Mantan Ketua MK Sarankan SBY Tidak Ikuti Jejak Keliru Megawati

Mantan Ketua Mahkamah Konstitusi (MK) Prof Jimly Asshiddiqie.
Mantan Ketua Mahkamah Konstitusi (MK) Prof Jimly Asshiddiqie.

dakwatuna.com – Jakarta. Presiden Susilo Bambang Yudhoyono (SBY) disarankan untuk tetap menandatangani Undang-Undang (UU) Pilkada yang telah disahkan dalam rapat paripurna DPR, Jumat (26/9) dini hari lalu. SBY diminta untuk tidak mengikuti jejak Megawati yang pernah tidak menandatangani lima UU dimasa pemerintahannya.

“Presiden SBY jangan ikuti kebiasaan keliru pada pemerintahan Megawati, dalam masa pemerintahan Megawati, ada lima Undang-Undang yang tidak ditandatangani. Salah satunya yakni UU Penyiaran. Meski begitu, kelima UU tersebut tetap diberlakukan,” kata Mantan Ketua Mahkamah Konstitusi (MK) Jimly Asshiddiqie, Senin (29/9).

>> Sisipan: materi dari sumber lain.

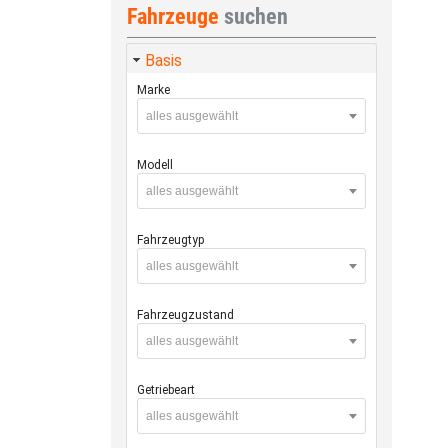
Fahrzeuge
suchen
Basis
Marke
alles ausgewählt
Modell
alles ausgewählt
Fahrzeugtyp
alles ausgewählt
Fahrzeugzustand
alles ausgewählt
Getriebeart
alles ausgewählt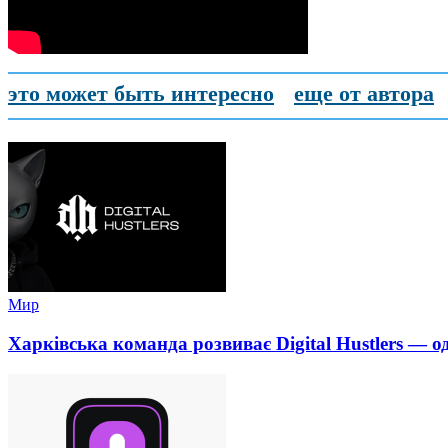
это может быть интересно
еще от автора
Мир
Харківська команда розвиває Digital Hustlers — о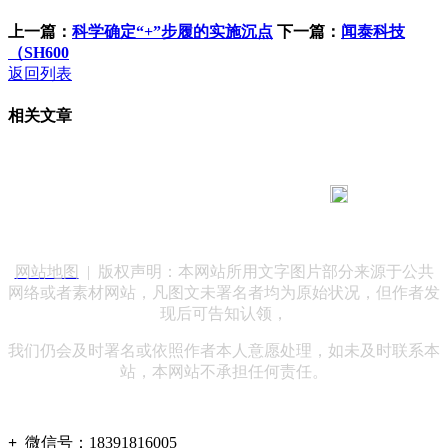
上一篇：
科学确定“+”步履的实施沉点
下一篇：
闻泰科技
（SH600
返回列表
相关文章
183 9181 6005
客服热线：
客服QQ：10014803 公司地址：陕西省咸阳市秦都区世纪大
道华宇双子星A座 法律顾问：陕西润丰律师事务所
网站地图
| 版权声明：本网站所用文字图片部分来源于公共
网络或者素材网站，凡图文未署名者均为原始状况，但作者发
现后可告知认领，
我们仍会及时署名或依照作者本人意愿处理，如未及时联系本
站，本网站不承担任何责任。
+
微信号：
18391816005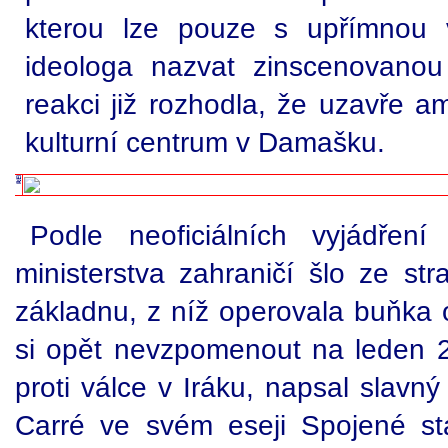
kterou lze pouze s upřímnou v
ideologa nazvat zinscenovanou
reakci již rozhodla, že uzavře a
kulturní centrum v Damašku.
Podle neoficiálních vyjádření
ministerstva zahraničí šlo ze st
základnu, z níž operovala buňka 
si opět nevzpomenout na leden 2
proti válce v Iráku, napsal slavný
Carré ve svém eseji Spojené stá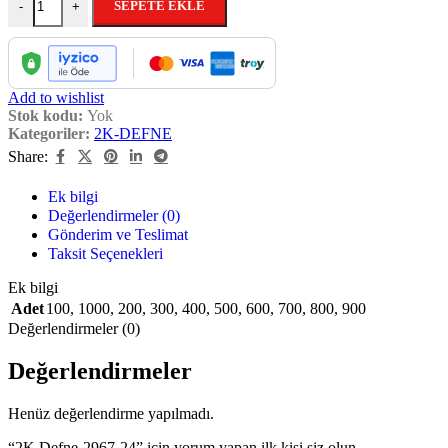
SEPETE EKLE
-
+
Add to wishlist
Stok kodu:
Yok
Kategoriler:
2K-DEFNE
Share:
Ek bilgi
Değerlendirmeler (0)
Gönderim ve Teslimat
Taksit Seçenekleri
Ek bilgi
Adet
100
,
1000
,
200
,
300
,
400
,
500
,
600
,
700
,
800
,
900
Değerlendirmeler (0)
Değerlendirmeler
Henüz değerlendirme yapılmadı.
“2K Defne-2967-24” için yorum yapan ilk kişi siz olun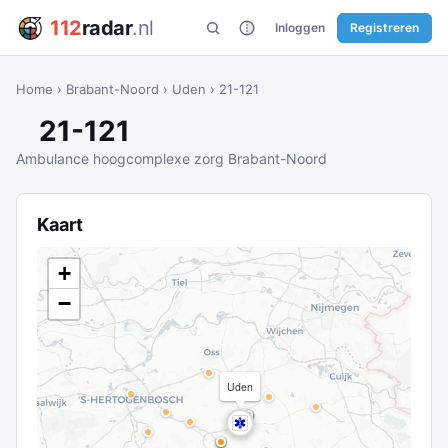
112
radar
.nl
Inloggen
Registreren
Home
›
Brabant-Noord
›
Uden
›
21-121
21-121
Ambulance hoogcomplexe zorg Brabant-Noord
Kaart
+
−
Uden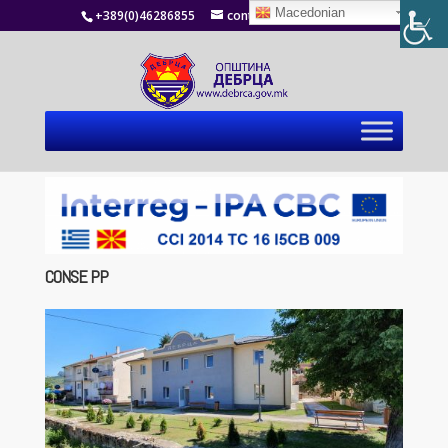
Macedonian
+389(0)46286855
contact@debrca.gov.mk
CONSE PP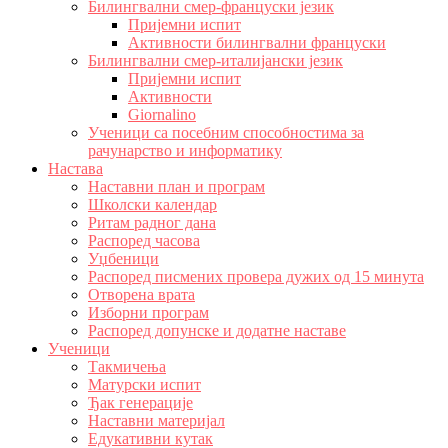
Билингвални смер-француски језик
Пријемни испит
Активности билингвални француски
Билингвални смер-италијански језик
Пријемни испит
Активности
Giornalino
Ученици са посебним способностима за
рачунарство и информатику
Настава
Наставни план и програм
Школски календар
Ритам радног дана
Распоред часова
Уџбеници
Распоред писмених провера дужих од 15 минута
Отворена врата
Изборни програм
Распоред допунске и додатне наставе
Ученици
Такмичења
Матурски испит
Ђак генерације
Наставни материјал
Едукативни кутак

Jimly menilai, jika SBY ingin membangun tradisi baru, dia harus tanda tangan UU Pilkada. “Tapi disertai signing statement atau pernyataan pengesahan,” tambahnya.

Pernyataan pengesahan tersebut, kata Jimly, isinya adalah catatan yang berkembang setelah pengesahan UU Pilkada. Misalnya keluhan Presiden SBY dan masyarakat mengenai perubahan sistem Pilkada menjadi tidak langsung. Selain itu juga memuat catatan agar undang-undang diperbaiki untuk kepentingan rakyat.

“Semua yang ketidaksetujuan yang berkembang setelah pengesahan di DPR bisa diungkapkan tanpa menggangu proses pengesahan UU yang disetujui bersama,” jelas Ketua Dewan Kehormatan Penyelenggara Pemilu (DKPP) tersebut.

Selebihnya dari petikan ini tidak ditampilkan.